Personal information
- Born: April 6, 1992 (age 32)
- Nationality: Guamanian
- Listed height: 6 ft 1 in (1.85 m)
- Listed weight: 196 lb (89 kg)
- Position: Guard

Career history
- ??-2016: Sushi Rockets
- 2017: Toothfairies

= Earvin Jose =

Guamanian basketball player and businessman

Earvin Jose (born April 6, 1992) is a retired Guamanian basketball player who has represented the Guam national basketball team, and a prominent businessman in his country. He has been described as "a mainstay in Guam basketball." His playing position was that of guard.

==Professional career==
Jose played for the Sushi Rockets team during Guam Basketball Association's 2016 season. In 2017, he played for the Toothfairies side. He also competed at the 2017 Summerjam Day of Champions tournament for the HVK Bulldogs basketball team, where he was the scoring leader of the tournament and led his team to the Men's varsity division title game. Jose scored 133 points in this tournament, for an average of 16 points per game, receiving the Bank of Guam award as the tournament's top scorer.

==National team career==
Earvin Jose has appeared in a total of seven FIBA Asia Cup basketball tournament's qualification games and at various other tournaments representing Guam.
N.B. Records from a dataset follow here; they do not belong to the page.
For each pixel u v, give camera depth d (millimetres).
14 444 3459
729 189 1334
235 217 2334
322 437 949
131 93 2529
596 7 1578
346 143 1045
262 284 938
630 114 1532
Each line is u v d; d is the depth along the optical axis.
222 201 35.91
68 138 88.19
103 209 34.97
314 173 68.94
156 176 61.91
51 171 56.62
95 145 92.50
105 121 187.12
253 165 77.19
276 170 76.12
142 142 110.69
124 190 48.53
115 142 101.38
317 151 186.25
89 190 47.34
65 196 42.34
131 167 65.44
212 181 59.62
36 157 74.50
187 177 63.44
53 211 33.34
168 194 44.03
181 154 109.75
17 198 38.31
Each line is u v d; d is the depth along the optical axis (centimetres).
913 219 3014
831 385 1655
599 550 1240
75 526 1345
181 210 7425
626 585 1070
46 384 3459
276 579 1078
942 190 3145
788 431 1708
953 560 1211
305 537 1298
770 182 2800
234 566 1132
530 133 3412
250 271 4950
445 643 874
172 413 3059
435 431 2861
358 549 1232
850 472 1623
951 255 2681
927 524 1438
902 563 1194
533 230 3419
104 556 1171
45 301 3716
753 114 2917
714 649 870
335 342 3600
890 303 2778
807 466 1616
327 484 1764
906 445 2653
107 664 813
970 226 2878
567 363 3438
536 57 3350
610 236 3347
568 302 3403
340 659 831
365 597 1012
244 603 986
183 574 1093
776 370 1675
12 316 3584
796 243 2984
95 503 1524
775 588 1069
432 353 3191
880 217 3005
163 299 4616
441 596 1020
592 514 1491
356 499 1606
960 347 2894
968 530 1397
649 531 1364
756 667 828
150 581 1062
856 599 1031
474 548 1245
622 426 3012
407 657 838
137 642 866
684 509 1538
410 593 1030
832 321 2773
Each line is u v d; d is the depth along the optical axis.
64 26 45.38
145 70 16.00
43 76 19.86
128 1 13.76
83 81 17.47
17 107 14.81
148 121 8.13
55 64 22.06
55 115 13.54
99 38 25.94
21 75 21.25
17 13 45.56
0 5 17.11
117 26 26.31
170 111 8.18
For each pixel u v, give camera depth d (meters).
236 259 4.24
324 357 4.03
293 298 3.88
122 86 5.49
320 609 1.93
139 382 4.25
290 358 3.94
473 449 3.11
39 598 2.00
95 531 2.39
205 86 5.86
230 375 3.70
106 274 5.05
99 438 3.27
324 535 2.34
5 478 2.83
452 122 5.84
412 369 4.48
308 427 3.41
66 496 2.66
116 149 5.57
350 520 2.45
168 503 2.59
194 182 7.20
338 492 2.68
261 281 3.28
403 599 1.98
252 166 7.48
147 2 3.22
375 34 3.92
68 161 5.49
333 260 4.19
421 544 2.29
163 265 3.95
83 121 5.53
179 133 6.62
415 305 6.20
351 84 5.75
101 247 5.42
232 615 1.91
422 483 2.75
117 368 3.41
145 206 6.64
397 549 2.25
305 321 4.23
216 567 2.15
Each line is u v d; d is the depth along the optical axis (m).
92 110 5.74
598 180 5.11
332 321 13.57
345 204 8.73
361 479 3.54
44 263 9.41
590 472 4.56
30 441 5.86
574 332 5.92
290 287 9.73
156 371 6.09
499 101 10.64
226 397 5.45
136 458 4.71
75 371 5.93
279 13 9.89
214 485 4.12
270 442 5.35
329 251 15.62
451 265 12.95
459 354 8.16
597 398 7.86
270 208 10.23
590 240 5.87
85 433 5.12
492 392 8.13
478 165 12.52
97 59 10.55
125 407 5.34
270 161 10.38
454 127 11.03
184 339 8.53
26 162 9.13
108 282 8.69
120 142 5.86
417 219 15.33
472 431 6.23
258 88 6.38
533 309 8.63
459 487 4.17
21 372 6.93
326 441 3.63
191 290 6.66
At the Asia Cup qualifiers, he scored 5 points per game while making 50 percent of his shots from the 2 point area, 42.9 percent of his three point shots and 80 percent of his free throw shots, with 1.6 rebounds and 0.4 assists per game. The national team won six of the seven Asia Cup qualification games he played at, losing only to the New Zealand team. Jose won a gold medal as a member of the Guam men's national basketball team at the 2019 Pacific Games. Jose's highest point outpost in the latter tournament was 15 points versus the Samoan team in Guam's first game; he averaged 5.4 points, 2.4 rebounds and 0.6 assists per game in the competition.

==Businessman==
Once he retired, Jose embarked in a new career as a businessman. He was named, on January 14, 2021, general manager of the Guam Brewery. He has also been nominated for various business awards: He was nominated for the 2018 Guam Young Professional of the Year award and was also a 2019 Guam Business Magazine "40 under 40" candidate.